DATA EXCERPTS
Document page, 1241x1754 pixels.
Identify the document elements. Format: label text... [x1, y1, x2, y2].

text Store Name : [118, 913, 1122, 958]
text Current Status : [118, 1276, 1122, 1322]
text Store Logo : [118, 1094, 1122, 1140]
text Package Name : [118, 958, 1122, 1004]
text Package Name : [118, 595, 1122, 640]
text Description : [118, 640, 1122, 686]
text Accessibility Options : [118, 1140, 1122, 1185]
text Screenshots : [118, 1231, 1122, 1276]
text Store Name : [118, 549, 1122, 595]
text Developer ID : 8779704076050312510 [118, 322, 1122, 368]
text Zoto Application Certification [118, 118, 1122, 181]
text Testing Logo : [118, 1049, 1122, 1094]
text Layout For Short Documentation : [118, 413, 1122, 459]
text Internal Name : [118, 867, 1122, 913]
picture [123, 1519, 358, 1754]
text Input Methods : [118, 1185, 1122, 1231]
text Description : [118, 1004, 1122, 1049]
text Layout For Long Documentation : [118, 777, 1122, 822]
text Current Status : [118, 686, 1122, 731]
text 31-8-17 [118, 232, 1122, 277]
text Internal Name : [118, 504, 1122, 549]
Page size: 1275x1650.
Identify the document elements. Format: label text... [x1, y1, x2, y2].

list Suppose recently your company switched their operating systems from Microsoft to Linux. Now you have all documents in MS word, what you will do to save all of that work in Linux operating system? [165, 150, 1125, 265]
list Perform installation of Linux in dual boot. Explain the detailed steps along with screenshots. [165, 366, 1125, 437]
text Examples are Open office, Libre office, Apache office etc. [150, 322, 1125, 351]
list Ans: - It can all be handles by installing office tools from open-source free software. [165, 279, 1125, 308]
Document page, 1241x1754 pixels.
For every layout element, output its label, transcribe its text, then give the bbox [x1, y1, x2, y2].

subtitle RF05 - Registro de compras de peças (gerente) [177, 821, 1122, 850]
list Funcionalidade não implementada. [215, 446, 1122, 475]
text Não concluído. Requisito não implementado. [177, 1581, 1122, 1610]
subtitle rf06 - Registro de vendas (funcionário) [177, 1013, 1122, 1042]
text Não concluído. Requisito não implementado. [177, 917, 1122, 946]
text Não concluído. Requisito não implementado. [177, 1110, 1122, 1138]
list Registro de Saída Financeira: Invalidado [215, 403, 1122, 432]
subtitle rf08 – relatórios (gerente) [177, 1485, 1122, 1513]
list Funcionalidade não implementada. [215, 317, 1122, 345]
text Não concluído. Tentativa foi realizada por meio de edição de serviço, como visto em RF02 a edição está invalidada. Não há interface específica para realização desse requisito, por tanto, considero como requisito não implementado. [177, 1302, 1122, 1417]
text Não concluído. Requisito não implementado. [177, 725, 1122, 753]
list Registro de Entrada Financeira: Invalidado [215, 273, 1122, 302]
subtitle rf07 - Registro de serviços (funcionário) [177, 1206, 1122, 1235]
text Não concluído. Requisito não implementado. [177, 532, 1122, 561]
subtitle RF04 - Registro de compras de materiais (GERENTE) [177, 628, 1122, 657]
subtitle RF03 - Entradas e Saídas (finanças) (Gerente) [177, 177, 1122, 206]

STATED EXERCISE
Reproduce every line of the entries above word for word, in the same order.

ANSWER TO THE TASK
Document page, 1241x1754 pixels.
Identify the document elements. Format: label text... [x1, y1, x2, y2].

text Store Name : [118, 913, 1122, 958]
text Current Status : [118, 1276, 1122, 1322]
text Store Logo : [118, 1094, 1122, 1140]
text Package Name : [118, 958, 1122, 1004]
text Package Name : [118, 595, 1122, 640]
text Description : [118, 640, 1122, 686]
text Accessibility Options : [118, 1140, 1122, 1185]
text Screenshots : [118, 1231, 1122, 1276]
text Store Name : [118, 549, 1122, 595]
text Developer ID : 8779704076050312510 [118, 322, 1122, 368]
text Zoto Application Certification [118, 118, 1122, 181]
text Testing Logo : [118, 1049, 1122, 1094]
text Layout For Short Documentation : [118, 413, 1122, 459]
text Internal Name : [118, 867, 1122, 913]
picture [123, 1519, 358, 1754]
text Input Methods : [118, 1185, 1122, 1231]
text Description : [118, 1004, 1122, 1049]
text Layout For Long Documentation : [118, 777, 1122, 822]
text Current Status : [118, 686, 1122, 731]
text 31-8-17 [118, 232, 1122, 277]
text Internal Name : [118, 504, 1122, 549]
Page size: 1275x1650.
Identify the document elements. Format: label text... [x1, y1, x2, y2].

list Suppose recently your company switched their operating systems from Microsoft to Linux. Now you have all documents in MS word, what you will do to save all of that work in Linux operating system? [165, 150, 1125, 265]
list Perform installation of Linux in dual boot. Explain the detailed steps along with screenshots. [165, 366, 1125, 437]
text Examples are Open office, Libre office, Apache office etc. [150, 322, 1125, 351]
list Ans: - It can all be handles by installing office tools from open-source free software. [165, 279, 1125, 308]
Document page, 1241x1754 pixels.
For every layout element, output its label, transcribe its text, then give the bbox [x1, y1, x2, y2].

subtitle RF05 - Registro de compras de peças (gerente) [177, 821, 1122, 850]
list Funcionalidade não implementada. [215, 446, 1122, 475]
text Não concluído. Requisito não implementado. [177, 1581, 1122, 1610]
subtitle rf06 - Registro de vendas (funcionário) [177, 1013, 1122, 1042]
text Não concluído. Requisito não implementado. [177, 917, 1122, 946]
text Não concluído. Requisito não implementado. [177, 1110, 1122, 1138]
list Registro de Saída Financeira: Invalidado [215, 403, 1122, 432]
subtitle rf08 – relatórios (gerente) [177, 1485, 1122, 1513]
list Funcionalidade não implementada. [215, 317, 1122, 345]
text Não concluído. Tentativa foi realizada por meio de edição de serviço, como visto em RF02 a edição está invalidada. Não há interface específica para realização desse requisito, por tanto, considero como requisito não implementado. [177, 1302, 1122, 1417]
text Não concluído. Requisito não implementado. [177, 725, 1122, 753]
list Registro de Entrada Financeira: Invalidado [215, 273, 1122, 302]
subtitle rf07 - Registro de serviços (funcionário) [177, 1206, 1122, 1235]
text Não concluído. Requisito não implementado. [177, 532, 1122, 561]
subtitle RF04 - Registro de compras de materiais (GERENTE) [177, 628, 1122, 657]
subtitle RF03 - Entradas e Saídas (finanças) (Gerente) [177, 177, 1122, 206]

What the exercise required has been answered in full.